MyD88 is required for NK cell activation induced by Pf-RBC. (A) Splenocytes from Ly5.1⁺ WT mice were mixed with splenocytes from either Ly5.1^- MyD88^-/- mice (Top), Ly5.1^- IL-18R^-/- mice (Middle), or Ly5.1^- WT mice (Bottom) at a 1/1 ratio. Mixed splenocytes were then stimulated for 20-24 h in the presence of IL-12 with 3D7-RBC, RBC, or PMA/ionomycin. Two parameter flow cytometry contour plots, gated on NK cells, are shown. The frequencies of IFN-γ⁺ NK cells expressing Ly5.1⁺ or Ly5.1^- are indicated in the upper and lower quadrant of each plot, respectively. Similar results were obtained in three experiments. (B) The Ly5.1⁺ mouse NK cell line Ky.2 was cultured in the absence (0) or presence of freshly isolated splenocytes from Ly5.1^- WT or deficient mice and stimulated with 3D7-RBC for 20-24 h in the presence of IL-12. The percentages of Ly5.1⁺ Ky.2 cells producing IFN-γ are indicated.
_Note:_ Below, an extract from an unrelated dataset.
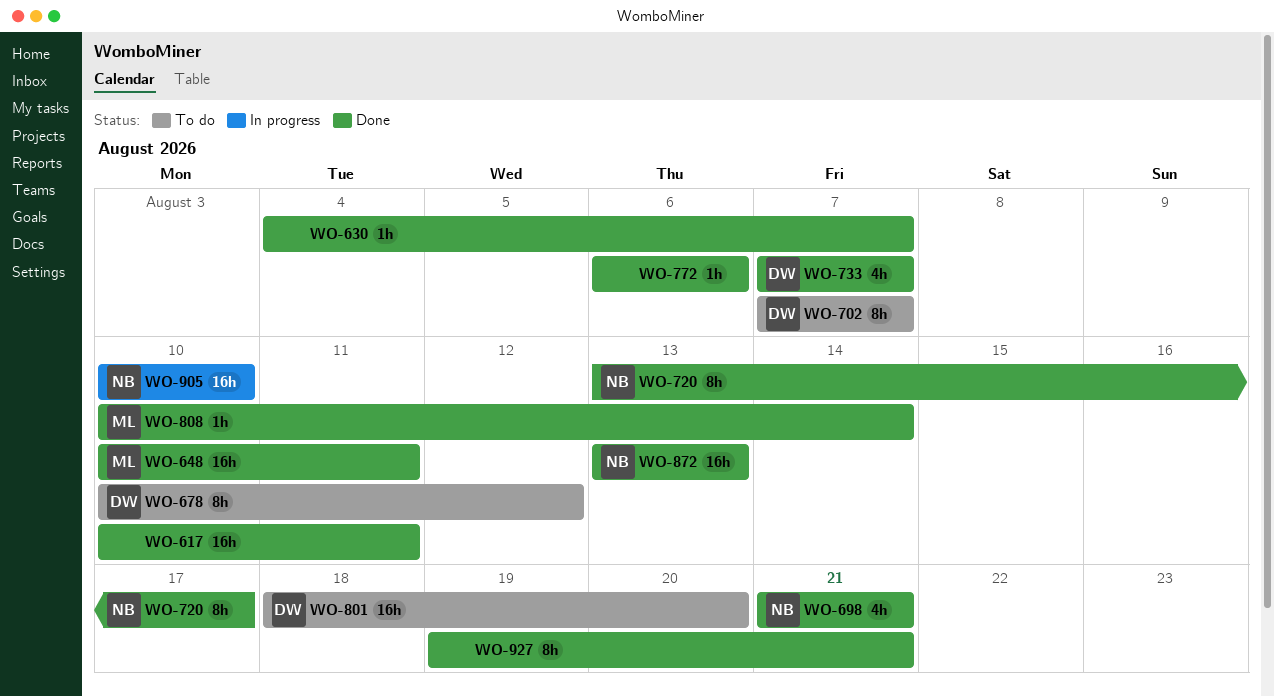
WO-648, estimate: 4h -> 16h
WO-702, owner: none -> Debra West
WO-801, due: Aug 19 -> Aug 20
Results are expressed as means ± SEM of three experiments. Statistical analyses were performed by using a one-tailed Wilcoxon signed rank test. When cocultured with uninfected RBC, the percentage of IFN-γ⁺ Ky.2 cells was 1.9 ± 1.5 in the absence of splenocytes (n = 4), 4.4 ± 1.2 with WT splenocytes (n = 5), 2.9 ± 1.9 with MyD88 knockout (KO) splenocytes (n = 5), and 6.8 ± 2.0 with IL-18R knockout splenocytes (n = 3).

Fig. 5.

Human TLR2 is not mandatory for NK cell activation induced by Pf-RBC, but IL-18 is required. (A) HEK293 reporter cells transfected with indicated human (h) or mouse (m) TLR were stimulated with a specific agonist for each TLR (open bars) or 3D7-RBC (filled bars) for 18-24 h. Results are represented as optical density (OD) after subtraction of the background signal obtained with RBC or medium alone. (B) The production of IFN-γ by NK cells within human PBMC in response to 3D7-RBC versus RBC was assessed in the presence of anti-TLR2 blocking mAb, compared with the isotype control (Upper, n = 5), and in the presence of anti-IL-18 blocking mAb, compared with the isotype control (Lower, n = 2). Results (means ± SD) are presented as a percentage of control calculated as in Fig. 2. (C) IL-18 production was assayed in the supernatant of purified human macrophages after 24 h of culture with Pam3CSK4, 3D7-RBC, or RBC, in the presence of medium alone.